8. Help create a more integrated western power market

The new Crown Corporation will also work with other western Canadian energy crowns, (BC Hydro, SaskPower and Manitoba Hydro) to expand inter-ties and create a western Canadian market for power that would see hydro dams in Manitoba and BC (and perhaps even the NWT) acting as counterbalancing storage for intermittent wind and solar facilities in Alberta and Saskatchewan. With NDP governments in BC and Manitoba (and perhaps even in Saskatchewan, soon) the dream of a western Canadian power market could finally be realized with the election of an Alberta NDP government. The costs of building these interties between provinces could be covered by the billions that have already been set aside by the federal government for this purpose – and perhaps by exporting clean, green Western Canadian power to large and growing markets in the US.  Cooperation of this sort between the western provinces could create a whole new export industry. As Premier, Gil’s goal will be to triple the size of Alberta’s grid, reduce its cost to consumers and improve its reliability, which will facilitate the further electrification of the economy and create new opportunities for businesses attracted by the prosect of cheap, clean power.

9. Support electricity innovation

Alberta is the hub of Canadian innovation, much of which concerns energy. Gil would support the development and commercialization of made-in-Alberta electricity technologies. A good example is advanced geothermal from Calgary-based Eavor Technologies. This company adapted drilling technology from the steam assisted gravity drainage technology used in the oil sands (which, itself, was developed thanks to Lougheed-era public funding) and used it as a creative and groundbreaking new platform to geothermal energy. The pilot project was located at Rocky Mountain House. But the first commercial project is located in Germany because Alberta’s system didn’t support that type of generation and the provincial government couldn’t be bothered to provide funding for clean energy development. Shockingly, it was the federal government, through the Canada Growth, Fund that invested $90 million in Eavor in October 2023 so the company could scale up its business while retaining IP and creating jobs in Alberta. Where was the UCP in all of this?
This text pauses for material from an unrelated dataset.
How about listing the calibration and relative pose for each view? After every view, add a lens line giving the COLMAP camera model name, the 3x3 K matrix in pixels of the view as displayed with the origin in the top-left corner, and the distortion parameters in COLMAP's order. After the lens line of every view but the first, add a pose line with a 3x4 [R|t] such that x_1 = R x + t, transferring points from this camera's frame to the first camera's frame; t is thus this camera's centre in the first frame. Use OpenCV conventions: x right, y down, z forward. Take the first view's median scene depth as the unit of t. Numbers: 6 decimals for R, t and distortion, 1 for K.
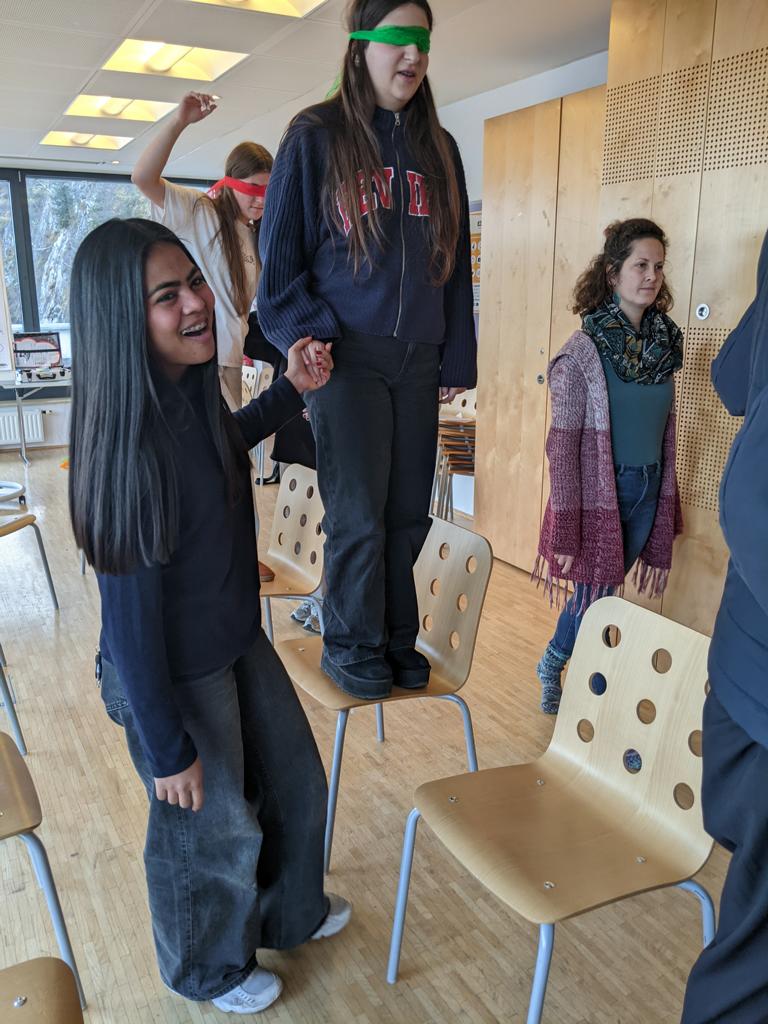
lens RADIAL K [[855.6, 0, 384.0], [0, 855.6, 512.0], [0, 0, 1]] dist [0.032956, -0.006491]
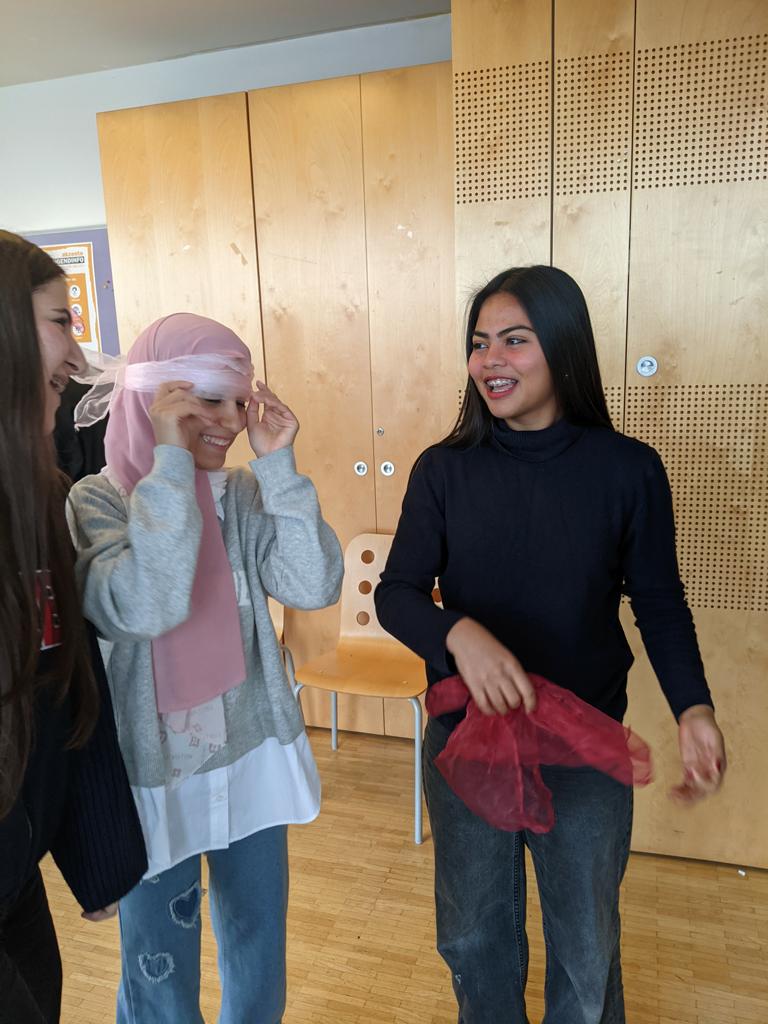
lens RADIAL K [[855.6, 0, 384.0], [0, 855.6, 512.0], [0, 0, 1]] dist [0.032956, -0.006491]
pose [[0.738824, -0.157577, 0.655216, -0.336662], [0.201041, 0.979543, 0.008881, -0.154394], [-0.643212, 0.125164, 0.755389, 0.566768]]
Nowhere, is the sad answer. Like Lougheed before him and Biden in the States, Gil will support innovation and entrepreneurship, something Alberta is famous for. And he will leverage that innovation and entrepreneurship to create jobs and ensure the province has an abundance of reliable electricity. And, unlike the UCP, Gil will not leave it to the federal or German governments to support Alberta project — he will lead a government that supports its own businesses and workers.

10. Reform the Alberta Energy Regulator (AER)

Alberta’s provincial coal, oil and gas regulator is a disaster. The organization has been rocked by scandal, incompetence, and poor performance for years. The problems is has helped create are too numerous to list, but they include an accumulated $260 billion (yes, BILLION) of unsecured liabilities, hundreds of millions in unpaid municipal taxes, tens of thousands of orphan wells, and landowners who cannot sell their land unless they pay enormous sums to have those wells reclaimed. On Day one of a McGowan government, Gil will fire the UCP appointed CEO and the oil and gas “consultants” who make up the board of directors. An interim board of workers, farmers and landowners, Indigenous, communities, municipalities, and others will be appointed. Then, a McGowan government will consult with stakeholders about an energy regulator that actually works in the public interest, not the corporate interest. Once consultations are done, we will draft the legislation and regulations needed to create a new, effective regulator. Albertans can be confident that the CEO will be a non-partisan professional and the board of directors will reflect the interests of Albertans. Alberta doesn’t need a public inquiry, it needs action, and my government will begin work on Day One after the election.